The Data Cleaning options allow you to remove inconsistent and junk data from the training data, which may affect the model training results. In some cases, this step is necessary for the customization of the MT models.
To clean your training set:
- Open your MT Studio project and click the Data Cleaning button.
- Select the language pair of your TM file and upload it; make sure your file has the proper format and structure (it matches the requirements for the training sets in MT Studio).
- Select and configure the cleaning parameters.
- Start cleaning. The system will create a clean training set in the .csv format that you can further use for model customization.
Cleaning parameters
You can select and configure the following parameters for data cleaning:
- Remove empty segments. All segments without any text will be deleted.
-
Remove duplicates. All segments where:
- source text matches the target text,
-
one source segment has multiple translations,
will be deleted.
- Clean HTML markup from segments. All inline HTML markup tags will be deleted (for example, <h5> Heading 5 </h5> → Heading 5 )
- Remove segments with emojis. Segments that contain emojis will be deleted.

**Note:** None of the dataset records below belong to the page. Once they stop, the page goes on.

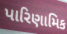
પારિણામિકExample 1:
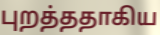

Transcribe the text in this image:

புறத்ததாகிய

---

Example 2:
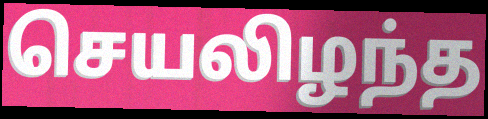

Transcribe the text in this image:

செயலிழந்த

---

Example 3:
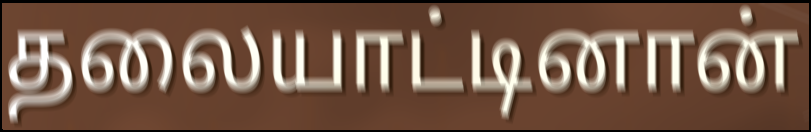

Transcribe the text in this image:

தலையாட்டினான்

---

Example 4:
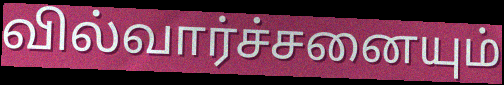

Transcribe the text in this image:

வில்வார்ச்சனையும்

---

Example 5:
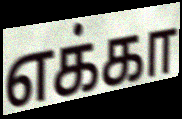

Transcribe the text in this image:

எக்காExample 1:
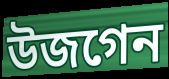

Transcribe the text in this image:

উজগেন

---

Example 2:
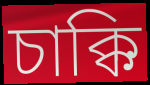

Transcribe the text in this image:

চাক্কি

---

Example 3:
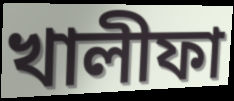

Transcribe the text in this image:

খালীফা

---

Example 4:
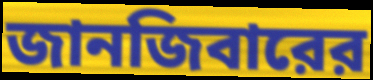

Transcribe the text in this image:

জানজিবারের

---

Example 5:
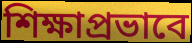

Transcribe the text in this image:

শিক্ষাপ্রভাবে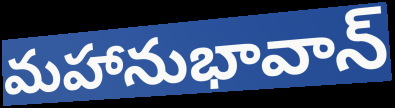
మహానుభావాన్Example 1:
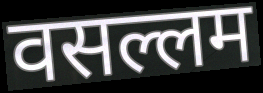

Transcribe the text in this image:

वसल्लम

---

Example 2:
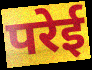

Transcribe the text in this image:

परेई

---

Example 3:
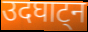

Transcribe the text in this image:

उदघाट्न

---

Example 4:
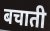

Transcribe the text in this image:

बचाती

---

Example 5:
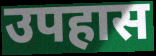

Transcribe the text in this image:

उपहास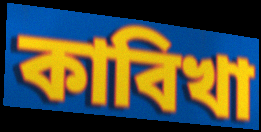
কাবিখা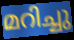
മറിച്ചുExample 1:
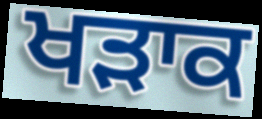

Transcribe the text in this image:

ਖੜਾਕ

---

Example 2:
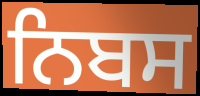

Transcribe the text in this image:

ਨਿਬਸ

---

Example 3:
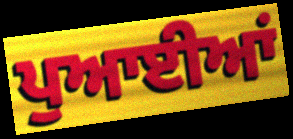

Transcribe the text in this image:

ਪੁਆਈਆਂ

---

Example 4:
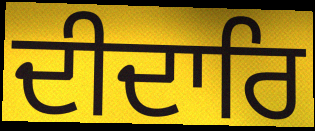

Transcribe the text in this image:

ਦੀਦਾਰਿ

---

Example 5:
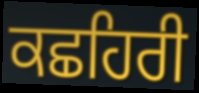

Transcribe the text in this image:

ਕਛਹਿਰੀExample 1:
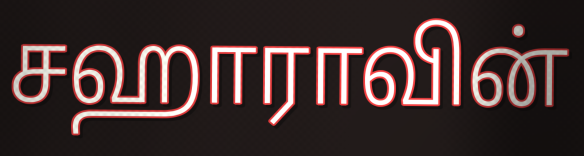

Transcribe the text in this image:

சஹாராவின்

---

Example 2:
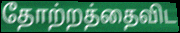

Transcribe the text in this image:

தோற்றத்தைவிட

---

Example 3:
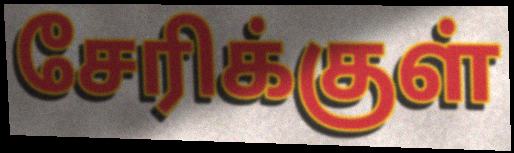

- Remove segments with punctuation at the beginning. Segments with leading punctuation will be deleted. Note: it might be necessary because such segments can be pieces of a sentence, parts of the previous sentence, etc.
After the cleaning is finished, you can download the result:
File format
You can clean training sets in .tmx, .csv, and .tsv formats. Please make sure that your file is bilingual.
- .csv and .tsv files must contain only two columns: source and target. There should not be any other columns in the file.
- .tmx files must contain only two languages: the first will be the source language, and the second will be the target language.